Content utilization within Beacon will reflect the new fields once Amazon begins publishing them.
Why this matters
Amazon's new requirements don't just change the character limit, they change how keyword strategy works across the entire listing. For years, the prevailing approach was keyword-heavy titles built for algorithms. This change accelerates a shift toward clearer, more concise content that works for both search systems and shoppers. The brands that treat this as an opportunity to rethink their content architecture, not just trim characters, will protect organic rank and unlock indexing potential competitors may miss.
A new keyword architecture: titles + highlights as one surface
The 75-character title and 125-character item highlights field aren't separate decisions, they're a single, 200-character search surface that requires a clear hierarchy.
- Titles should lead with brand, product type, and the highest-value search terms. Every character must earn its place. The limit exists because most Amazon shopping now happens on mobile — titles need to land in a glance.
- Item highlights are the place for secondary keywords, materials, use cases, and differentiators. Short, benefit-driven phrases perform better than full sentences. Because this field is searchable, it functions as indexing opportunity, not just display copy.
One rule governs both: no duplication. Amazon explicitly instructs against repeating title content in highlights, as duplicated characters waste indexing potential. The title should establish identity; highlights should extend reach.
One unlock worth noting: item highlights only display when the title is under 75 characters. Brands that shorten titles early effectively gain access to an extra searchable field ahead of competitors who wait.
What to do before July 27
Audit the full catalog. Identify every ASIN with a title over 75 characters and prioritize by revenue contribution, traffic, and strategic importance. This becomes the execution roadmap for the weeks ahead.
Draft new titles and item highlights now.

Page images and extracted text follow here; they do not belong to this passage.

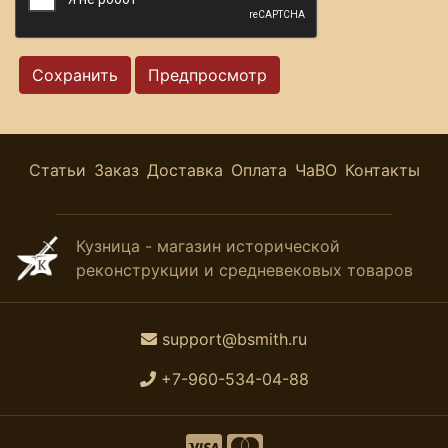
Статьи
Заказ
Доставка
Оплата
ЧаВО
Контакты
Кузница - магазин исторической
реконструкции и средневековых товаров
support@bsmith.ru
+7-960-534-04-88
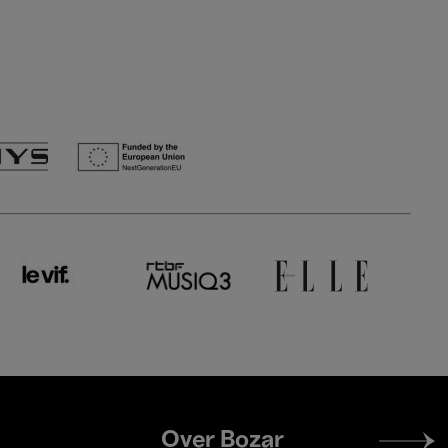
Footer
Over Bozar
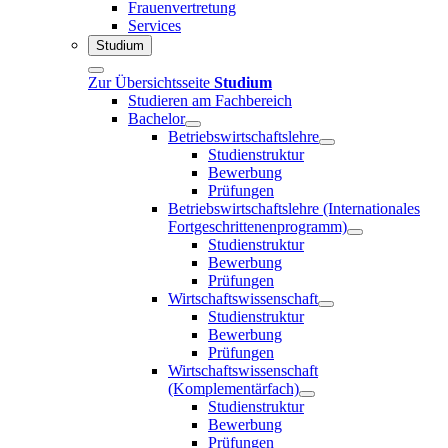
Frauenvertretung
Services
Studium
Zur Übersichtsseite
Studium
Studieren am Fachbereich
Bachelor
Betriebswirtschaftslehre
Studienstruktur
Bewerbung
Prüfungen
Betriebswirtschaftslehre (Internationales
Fortgeschrittenenprogramm)
Studienstruktur
Bewerbung
Prüfungen
Wirtschaftswissenschaft
Studienstruktur
Bewerbung
Prüfungen
Wirtschaftswissenschaft
(Komplementärfach)
Studienstruktur
Bewerbung
Prüfungen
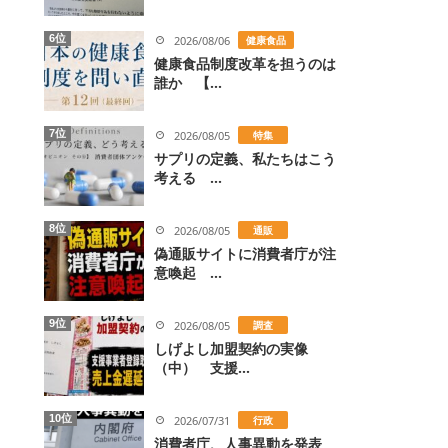
6位
2026/08/06
健康食品
健康食品制度改革を担うのは
誰か 【...
7位
2026/08/05
特集
サプリの定義、私たちはこう
考える ...
8位
2026/08/05
通販
偽通販サイトに消費者庁が注
意喚起 ...
9位
2026/08/05
調査
しげよし加盟契約の実像
（中） 支援...
10位
2026/07/31
行政
消費者庁、人事異動を発表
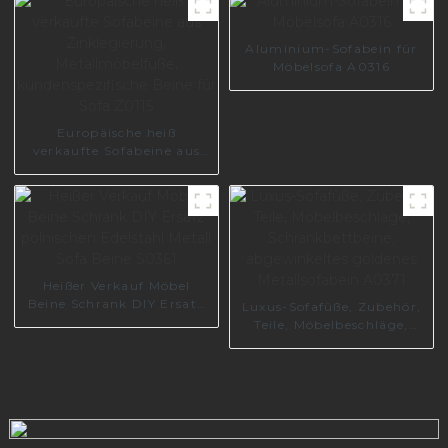
Aluminium-Sofabein für
Möbelsofa A0316
Europäische heiß
verkaufte Sofabeine aus
Zinklegierung,
Metallmöbelfüße,
kundenspezifische Beine
für Sofa Z0115
Heißer Verkauf Möbel
Beine Schrank DIY Ersatz
Luxus-Sofafüße, Zubehör,
polnischen Edelstahl
Teile, Möbelbeschläge,
Metall Sofa Beine S0361
Schrankbettbeine,
abgewinkeltes goldenes
Metallsofabein A0371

Writing 75-character titles and 125-character highlights for priority ASINs takes longer than submitting them. Getting drafts done now means brands are ready to submit well ahead of the deadline.
Use Amazon's AI recommendations as input, not output. The "View enhancements" tool in Amazon's Catalog shows what Amazon would write for a given listing. Use it as a baseline to improve on, not a template to accept.
Submit before Amazon does it. Proactive submission gives new titles time to re-index ahead of the deadline and keeps the timing in brand hands. Monitor the Review Listings Changes dashboard closely, the 14-day approval window for any AI-generated rewrites expires whether or not anyone checks it.
Downstream impacts
Title changes don't stay on the detail page. They ripple across the entire retail ecosystem.
Advertising. Sponsored Products relevancy is influenced by title content. Brands should audit campaigns after titles change and monitor for CTR and relevancy shifts, refreshing any ad creative or copy that references old title language.
Measurement. Establishing benchmarks for organic rank, share of voice, traffic, and conversion before making changes ensures post-change performance can be evaluated against a real baseline, not a guess.
Stackline segments. Segments built on keywords found in titles dynamically refresh each week. As titles change under the new requirements, keyword-based segments will shift, and products can move in or out as title content updates. Brands that want segment membership to stay fixed should build segments based on ASINs rather than keywords. Stackline will take a snapshot of existing segments ahead of the July 27 deadline so the prior state can be referenced and compared going forward.
The deadline is July 27
Brands have a couple weeks to submit their own titles before Amazon begins rewriting them. Beacon and Advisor are both ready to support that work today.